Nothing but the lines below from the one containing "(359, 1058) none" through the one containing "[105,1012,144,1021] second -> (477, 858) none" should appear in the answer, exact and without pictures.

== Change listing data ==
BEGIN

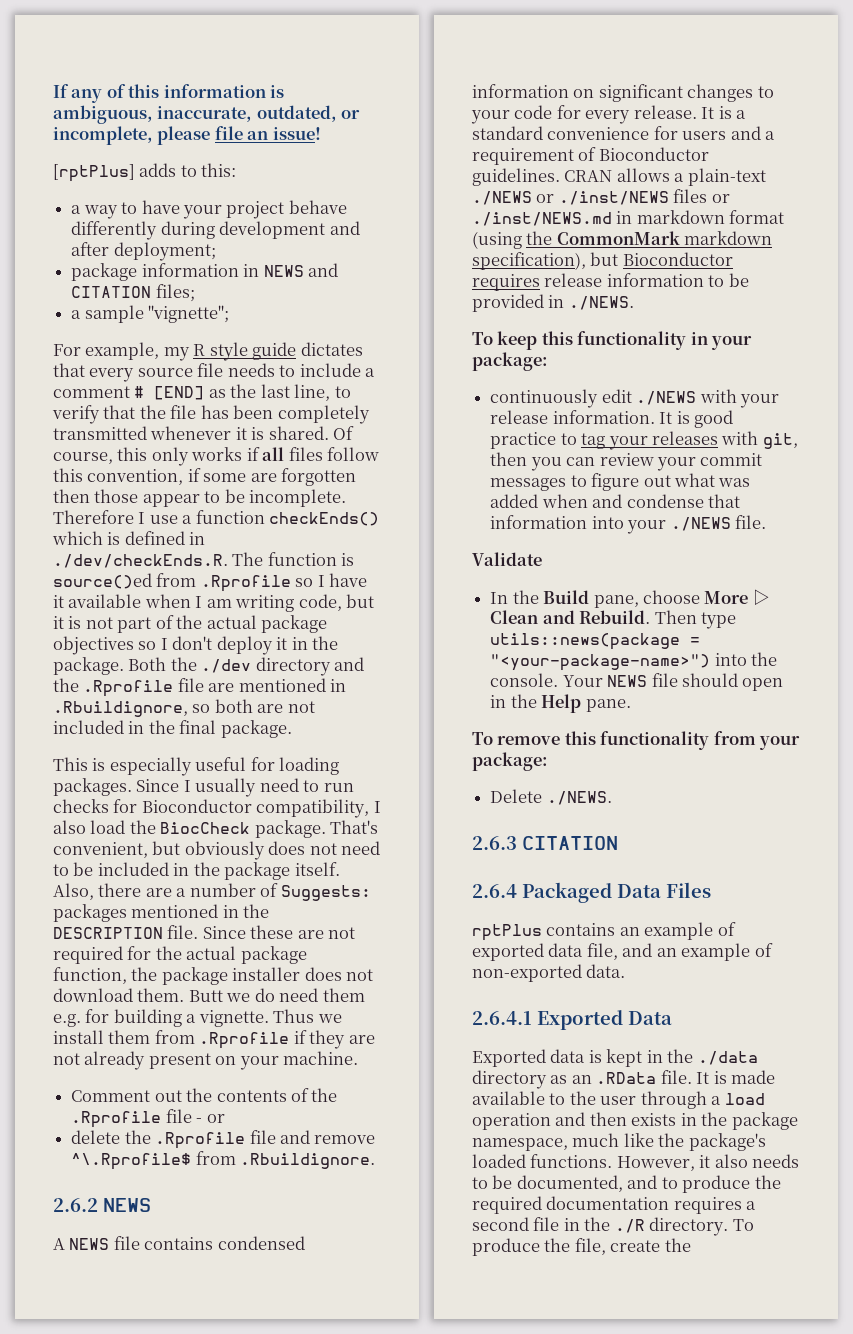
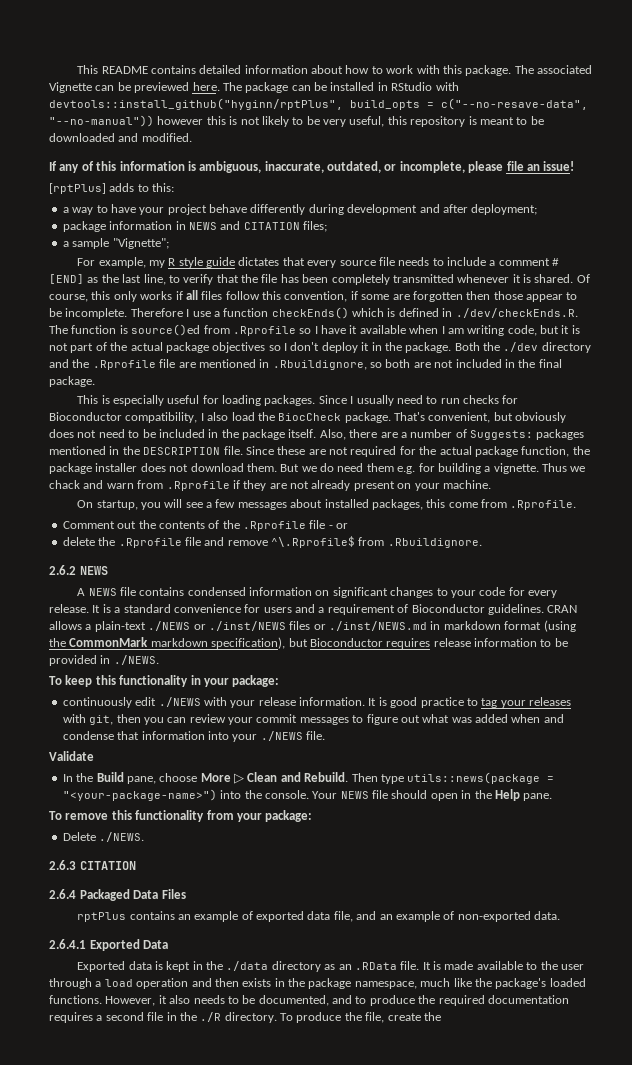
(53, 91) none -> [77,65,592,76] [49,82,459,93] [49,98,588,110] [49,115,544,127] [49,133,192,142] This README contains detailed information about how to work with this package. The associated Vignette can be previewed here. The package can be installed in RStudio with devtools::install_github("hyginn/rptPlus", build_opts = c("--no-resave-data", "--no-manual")) however this is not likely to be very useful, this repository is meant to be downloaded and modified. //
[148,305,230,323] "vignette"; -> [112,238,169,249] "Vignette";
[188,990,223,1002] Butt -> [280,464,300,472] But
[53,1030,151,1044] install them -> [49,480,134,489] chack and warn
(359, 1058) none -> [77,499,577,510] // On startup, you will see a few messages about installed packages, this come from .Rprofile.

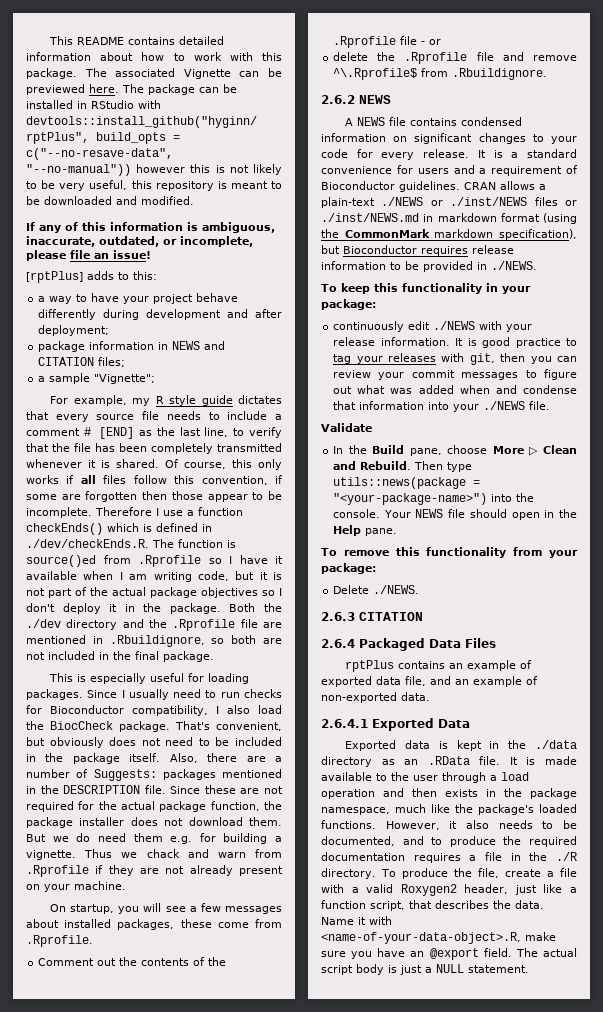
[426,499,446,508] this -> [180,919,212,928] these
[105,1012,144,1021] second -> (477, 858) none
[423,1012,441,1021] the -> [546,868,577,877] [321,884,577,896] [321,900,544,911] [321,916,392,925] [321,932,556,944] [321,948,577,960] [321,964,529,975] a file with a valid Roxygen2 header, just like a function script, that describes the data. Name it with <name-of-your-data-object>.R, make sure you have an @export field. The actual script body is just a NULL statement.

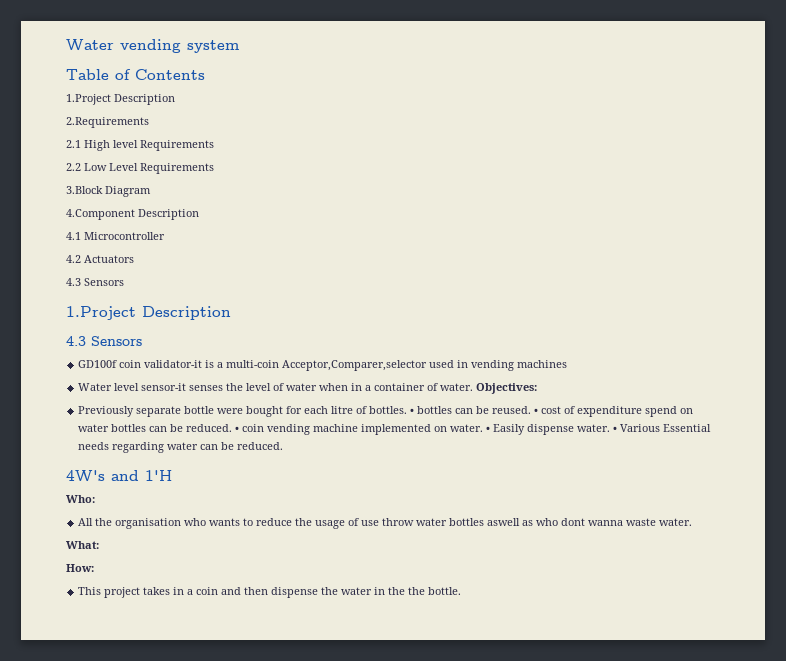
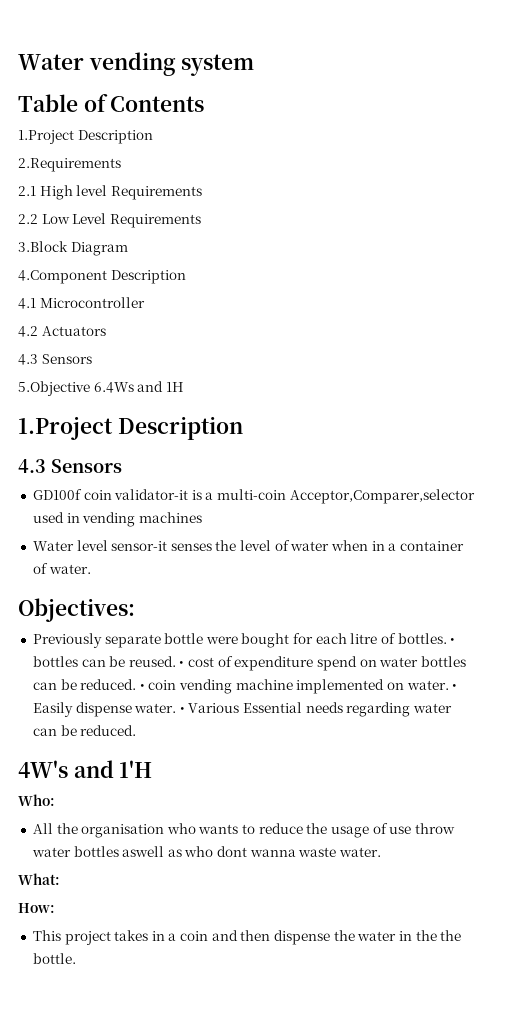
(124, 282) none -> [18,381,184,396] // 5.Objective 6.4Ws and 1H
(474, 387) none -> (91, 569) //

END

== Exercise result ==
(359, 1058) none -> [77,499,577,510] // On startup, you will see a few messages about installed packages, this come from .Rprofile.

[426,499,446,508] this -> [180,919,212,928] these
[105,1012,144,1021] second -> (477, 858) none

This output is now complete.